Systematik, Verbreitung und Gemeinschaftsstruktur von Harpacticoidengemeinschaften von Seebergen
Seeberge sind unterseeische Erhebungen meist vulkanischen Ursprungs, die sich aus der Tiefsee erheben und mindestens 1.000m Höhe erreichen. Über 100.000 Seeberge sind bisher weltweit in den Ozeanen registriert, die meisten von ihnen im Pazifik.
Seeberge tragen möglicherweise maßgeblich zur Verbreitung mariner Organismen bei, insbesondere von solchen, die an den Meeresboden flacher Meeresregionen (z.B. Schelfgebiete, Randmeere, Küsten) gebunden sind und für die die Tiefsee eigentlich eine Ausbreitungsbarriere darstellt. Für diese Flachwassertiere könnten Seeberge über entsprechende Zeiträume gewissermaßen als „Trittsteine“ („stepping stones“) eine Ausbreitung in den Ozeanen, über die Tiefseebarrieren hinweg dienen. Träfe diese Annahme zu, ließe sich das „Meiofauna-Paradoxon“ erklären, das ist die weite bis weltweite Verbreitung von Flachwasser-Meiofauna-Organismen, die selbst gar nicht in der Lage sind, die riesigen Tiefsee-Regionen zu überwinden.
Andererseits ist es denkbar, dass Seeberge aufgrund besonderer hydro- und topographischer Umstände als isolierte Gebilde regelrechte „Fallen“ („trapping stones“) für die sie besiedelnden Organismen darstellen. Eine Zu- oder Abwanderung von ihren Gipfeln ist dann über lange Zeiträume unmöglich. Dies kann zur Ausbildung einzigartiger Gemeinschaften führen, die durch einen hohen Anteil von endemischen, d.h. nur dort vorkommender Arten gekennzeichnet sind.

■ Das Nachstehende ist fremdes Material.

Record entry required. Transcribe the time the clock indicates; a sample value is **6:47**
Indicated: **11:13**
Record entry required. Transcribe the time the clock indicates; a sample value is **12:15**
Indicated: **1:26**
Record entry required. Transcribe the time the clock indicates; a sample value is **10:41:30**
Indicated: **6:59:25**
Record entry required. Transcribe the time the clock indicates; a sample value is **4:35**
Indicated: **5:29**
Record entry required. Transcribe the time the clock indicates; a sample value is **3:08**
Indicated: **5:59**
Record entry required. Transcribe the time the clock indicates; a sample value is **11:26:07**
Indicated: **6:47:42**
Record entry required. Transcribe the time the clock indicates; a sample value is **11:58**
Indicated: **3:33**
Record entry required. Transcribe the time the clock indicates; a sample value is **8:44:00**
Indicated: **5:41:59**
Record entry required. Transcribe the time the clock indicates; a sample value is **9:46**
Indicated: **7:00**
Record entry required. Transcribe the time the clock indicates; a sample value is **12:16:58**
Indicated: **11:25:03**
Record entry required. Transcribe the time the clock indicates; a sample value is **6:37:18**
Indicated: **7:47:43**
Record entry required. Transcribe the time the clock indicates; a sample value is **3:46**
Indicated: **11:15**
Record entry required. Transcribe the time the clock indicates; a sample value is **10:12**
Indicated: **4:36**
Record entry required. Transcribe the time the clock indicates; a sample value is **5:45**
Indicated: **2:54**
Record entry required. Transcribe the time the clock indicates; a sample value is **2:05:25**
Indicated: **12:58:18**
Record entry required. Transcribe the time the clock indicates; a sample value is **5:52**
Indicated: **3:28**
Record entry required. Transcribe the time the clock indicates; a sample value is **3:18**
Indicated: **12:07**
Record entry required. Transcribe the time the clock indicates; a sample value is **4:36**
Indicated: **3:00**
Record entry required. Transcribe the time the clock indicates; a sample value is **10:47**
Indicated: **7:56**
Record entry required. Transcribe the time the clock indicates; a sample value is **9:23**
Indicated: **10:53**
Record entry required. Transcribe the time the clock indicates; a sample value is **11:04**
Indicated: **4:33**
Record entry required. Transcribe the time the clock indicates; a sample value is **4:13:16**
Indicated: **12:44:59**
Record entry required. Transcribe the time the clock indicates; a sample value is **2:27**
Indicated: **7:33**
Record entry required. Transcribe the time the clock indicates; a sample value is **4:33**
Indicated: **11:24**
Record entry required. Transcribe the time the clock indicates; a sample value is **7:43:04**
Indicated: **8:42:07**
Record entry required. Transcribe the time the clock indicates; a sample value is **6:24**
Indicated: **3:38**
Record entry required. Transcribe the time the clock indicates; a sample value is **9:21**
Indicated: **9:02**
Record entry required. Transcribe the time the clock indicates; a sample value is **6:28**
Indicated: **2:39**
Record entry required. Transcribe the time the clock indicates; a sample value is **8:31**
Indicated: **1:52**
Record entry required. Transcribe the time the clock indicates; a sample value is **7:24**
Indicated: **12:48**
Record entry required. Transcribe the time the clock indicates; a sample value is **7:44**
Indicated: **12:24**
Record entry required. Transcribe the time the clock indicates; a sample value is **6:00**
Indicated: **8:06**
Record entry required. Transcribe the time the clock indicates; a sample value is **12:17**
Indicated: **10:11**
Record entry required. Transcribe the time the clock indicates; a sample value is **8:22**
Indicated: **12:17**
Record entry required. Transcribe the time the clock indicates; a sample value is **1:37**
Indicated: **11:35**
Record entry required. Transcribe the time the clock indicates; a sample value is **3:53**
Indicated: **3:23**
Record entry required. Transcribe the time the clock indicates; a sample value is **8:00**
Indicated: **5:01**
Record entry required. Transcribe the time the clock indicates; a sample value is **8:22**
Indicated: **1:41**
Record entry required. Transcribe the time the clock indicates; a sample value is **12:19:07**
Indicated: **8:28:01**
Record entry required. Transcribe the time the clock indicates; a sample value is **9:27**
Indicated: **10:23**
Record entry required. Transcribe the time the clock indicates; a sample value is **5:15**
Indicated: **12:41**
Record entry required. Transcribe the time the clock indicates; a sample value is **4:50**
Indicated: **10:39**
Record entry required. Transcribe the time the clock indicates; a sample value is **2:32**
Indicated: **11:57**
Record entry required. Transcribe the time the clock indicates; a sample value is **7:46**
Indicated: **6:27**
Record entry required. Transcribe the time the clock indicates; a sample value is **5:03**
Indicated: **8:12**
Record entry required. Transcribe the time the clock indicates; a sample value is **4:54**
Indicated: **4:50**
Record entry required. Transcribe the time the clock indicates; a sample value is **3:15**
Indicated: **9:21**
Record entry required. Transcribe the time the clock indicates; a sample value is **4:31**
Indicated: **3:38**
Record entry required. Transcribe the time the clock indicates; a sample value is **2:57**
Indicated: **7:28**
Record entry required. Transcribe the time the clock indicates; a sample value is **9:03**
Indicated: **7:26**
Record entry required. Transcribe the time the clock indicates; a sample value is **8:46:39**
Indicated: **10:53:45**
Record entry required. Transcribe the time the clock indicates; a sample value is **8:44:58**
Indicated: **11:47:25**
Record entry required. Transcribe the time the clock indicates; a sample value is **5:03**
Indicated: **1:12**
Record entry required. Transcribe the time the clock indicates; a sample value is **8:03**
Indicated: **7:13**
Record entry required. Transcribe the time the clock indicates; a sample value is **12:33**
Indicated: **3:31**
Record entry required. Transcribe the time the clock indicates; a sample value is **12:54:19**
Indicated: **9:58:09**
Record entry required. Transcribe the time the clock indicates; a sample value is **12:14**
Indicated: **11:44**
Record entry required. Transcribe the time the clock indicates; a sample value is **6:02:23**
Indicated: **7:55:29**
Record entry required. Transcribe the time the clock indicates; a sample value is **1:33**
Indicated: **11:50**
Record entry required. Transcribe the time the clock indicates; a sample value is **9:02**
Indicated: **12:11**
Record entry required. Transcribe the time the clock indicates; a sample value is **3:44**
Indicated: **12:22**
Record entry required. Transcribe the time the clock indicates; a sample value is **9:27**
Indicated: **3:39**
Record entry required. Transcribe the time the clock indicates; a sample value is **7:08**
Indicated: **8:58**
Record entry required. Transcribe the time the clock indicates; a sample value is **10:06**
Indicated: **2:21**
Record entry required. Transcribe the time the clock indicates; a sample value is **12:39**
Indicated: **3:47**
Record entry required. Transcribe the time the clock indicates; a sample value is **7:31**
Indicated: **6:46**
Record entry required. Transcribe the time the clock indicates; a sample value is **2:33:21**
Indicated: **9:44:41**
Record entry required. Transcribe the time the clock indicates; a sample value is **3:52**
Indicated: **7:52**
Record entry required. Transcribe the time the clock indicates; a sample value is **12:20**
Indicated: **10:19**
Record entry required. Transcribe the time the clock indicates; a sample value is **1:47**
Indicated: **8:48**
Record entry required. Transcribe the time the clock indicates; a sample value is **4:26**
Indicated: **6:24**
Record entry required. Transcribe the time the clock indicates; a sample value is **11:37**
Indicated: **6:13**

In meinen Untersuchungen geht es um die Fragen, woher die auf den Seebergkuppen lebenden Harpacticoida kommen: Sind es bekannte oder unbekannte Arten? Sind sie aus der Tiefe oder aus geographisch benachbarten Flachwasser-Regionen eingewandert, oder sind sie auf den Kuppen selbst evolviert und stammen von Vorfahren ab, die bereits Tausende oder gar Millionen Jahre zuvor einwanderten? Gibt es heute einen regelmäßigen bathymetrischen und/oder geographischen Austausch, oder handelt es sich bei der Kuppenfauna um einzigartige Gemeinschaften? In diesem Zusammenhang werden unbekannte Arten beschrieben und chorologische Vergleiche angestellt, die über Fragen zur Verbreitung der Arten Aufschluss geben.